What the task requires |
Reproduce the lines of each item below word for word, keeping every line in its original order.

══ Data for this task

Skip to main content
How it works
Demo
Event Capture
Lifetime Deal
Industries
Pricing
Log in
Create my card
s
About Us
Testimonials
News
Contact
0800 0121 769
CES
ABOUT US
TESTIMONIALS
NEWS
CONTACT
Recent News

════

Problem solution |
Skip to main content
How it works
Demo
Event Capture
Lifetime Deal
Industries
Pricing
Log in
Create my card
s
About Us
Testimonials
News
Contact
0800 0121 769
CES
ABOUT US
TESTIMONIALS
NEWS
CONTACT
Recent News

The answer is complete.